---- PASSAGE

You are viewing a plain text version of this content. The canonical link for it is here.
Posted to user@uima.apache.org by Julien Nioche <J....@dcs.shef.ac.uk> on 2007/07/11 23:13:55 UTC

get all the annotations located between two positions

Hi,

Sorry if someone already asked the question.
Is there a direct way to obtain from a Cas all the annotations of a 
given type located between two positions in the text? Something like 
getContained(String type,int start,int end)?
I am trying to get all the Tokens contained within a specific Sentence. 
I have used iterators for doing that and compared the offset with those 
of the Sentence but it is a bit tedious. Have I missed something obvious?

Thanks

Julien

Re: Iterators: problem when using standard methods in combination with moveTo*

Posted by Thilo Goetz <tw...@gmx.de>.
Hi Julien,

Julien Nioche wrote:
> Thilo and Marshall,
> 
> Thanks for sharing the tip. Indeed it would be a good idea to add this
> little example to the documentation.
> 
> A quick comment about the Iterator methods. I had a problem with the
> following piece of code:
> 
> /while (wordFormIterator.hasNext()){
> WordForm wf = (WordForm)wordFormIterator.next();
> if (wf.getBegin()==token.getBegin() && wf.getEnd()==token.getEnd()){
> liste.add(wf);
> }
> else {
> //  move back
> wordFormIterator.moveToPrevious();
>  return liste;
>  }
> }
> /
> The last element of the iterator was never accessible because
> /hasNext()/ returned false despite the fact that there WAS an element
> left in there. /moveToPrevious /had been previously called on this iterator.
> 
> Should not /hasNext() /return true even if the cursor has been moved
> forward or backward within the iterator? Or is the use of the legacy
> methods (hasNext(), next()) incompatible with the /moveTo* /methods?

hm, I thought this was in our documentation, but couldn't find it myself.
You should not mix the use of next()/hasNext() with the methods defined
in the FSIterator interface.  They do not work well together.  If you use
the FSIterator APIs, you should use them exclusively.  Sorry about that.
I'll add a comment to the javadocs.

--------
---- EXTRACTED ENTRIES

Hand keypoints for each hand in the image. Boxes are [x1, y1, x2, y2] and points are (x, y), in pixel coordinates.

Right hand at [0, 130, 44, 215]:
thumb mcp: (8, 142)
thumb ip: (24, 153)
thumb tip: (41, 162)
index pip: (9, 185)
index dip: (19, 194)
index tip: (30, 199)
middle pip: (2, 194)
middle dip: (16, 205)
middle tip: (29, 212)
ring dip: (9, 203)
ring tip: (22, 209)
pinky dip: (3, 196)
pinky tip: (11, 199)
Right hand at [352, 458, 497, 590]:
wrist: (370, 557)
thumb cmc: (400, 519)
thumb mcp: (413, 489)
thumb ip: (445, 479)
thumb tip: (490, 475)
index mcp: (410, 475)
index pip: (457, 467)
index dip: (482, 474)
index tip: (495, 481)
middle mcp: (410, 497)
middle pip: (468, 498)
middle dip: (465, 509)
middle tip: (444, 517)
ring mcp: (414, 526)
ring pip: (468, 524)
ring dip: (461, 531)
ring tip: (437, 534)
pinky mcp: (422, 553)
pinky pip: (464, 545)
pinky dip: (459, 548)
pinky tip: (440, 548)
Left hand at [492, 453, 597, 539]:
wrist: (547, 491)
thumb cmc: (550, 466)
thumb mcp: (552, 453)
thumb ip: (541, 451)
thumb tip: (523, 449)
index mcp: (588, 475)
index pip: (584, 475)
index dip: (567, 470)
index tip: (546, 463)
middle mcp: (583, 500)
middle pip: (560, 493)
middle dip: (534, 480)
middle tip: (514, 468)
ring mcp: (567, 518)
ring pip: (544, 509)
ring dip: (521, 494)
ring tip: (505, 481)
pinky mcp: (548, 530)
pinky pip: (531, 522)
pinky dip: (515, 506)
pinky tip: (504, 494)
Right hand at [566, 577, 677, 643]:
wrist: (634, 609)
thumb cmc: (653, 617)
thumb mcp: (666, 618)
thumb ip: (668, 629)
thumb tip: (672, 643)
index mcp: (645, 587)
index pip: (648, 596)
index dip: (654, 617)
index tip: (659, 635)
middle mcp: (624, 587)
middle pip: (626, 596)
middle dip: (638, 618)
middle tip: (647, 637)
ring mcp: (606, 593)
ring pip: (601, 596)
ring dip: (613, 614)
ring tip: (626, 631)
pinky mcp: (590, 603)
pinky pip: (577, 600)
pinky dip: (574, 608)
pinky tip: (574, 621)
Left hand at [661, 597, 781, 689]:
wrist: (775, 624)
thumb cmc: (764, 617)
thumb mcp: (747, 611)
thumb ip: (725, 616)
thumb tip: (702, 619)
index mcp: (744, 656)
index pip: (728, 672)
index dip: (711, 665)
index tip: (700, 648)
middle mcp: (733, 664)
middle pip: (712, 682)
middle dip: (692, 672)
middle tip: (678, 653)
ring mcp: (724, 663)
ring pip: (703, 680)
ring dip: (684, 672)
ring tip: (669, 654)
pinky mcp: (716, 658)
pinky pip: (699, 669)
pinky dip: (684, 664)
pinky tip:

--------

▶ _WHAT TO DO_
[a] Please list each distinct method name called in the code snippet quoted in the thread.
[b] Using the thread, mark each statement yes or no, and support each verdict with the exact words that settle it.
(i) Julien found comparing offsets with iterators to be tedious.
(ii) Thilo says next()/hasNext() can be freely combined with the FSIterator methods.
(iii) Thilo located this point in the documentation.
[c] In the thread, where does Thilo Goetz say he will add a comment?
Answer from the thread only and set the listing aside.

▶ _SOLUTIONS FOR EACH TASK_
[a] hasNext, next, getBegin, getEnd, add, moveToPrevious

[b]
(i) Yes: "I have used iterators for doing that and compared the offset with those of the Sentence but it is a bit tedious."
(ii) No: "You should not mix the use of next()/hasNext() with the methods defined in the FSIterator interface."
(iii) No: "hm, I thought this was in our documentation, but couldn't find it myself."

[c] To the javadocs.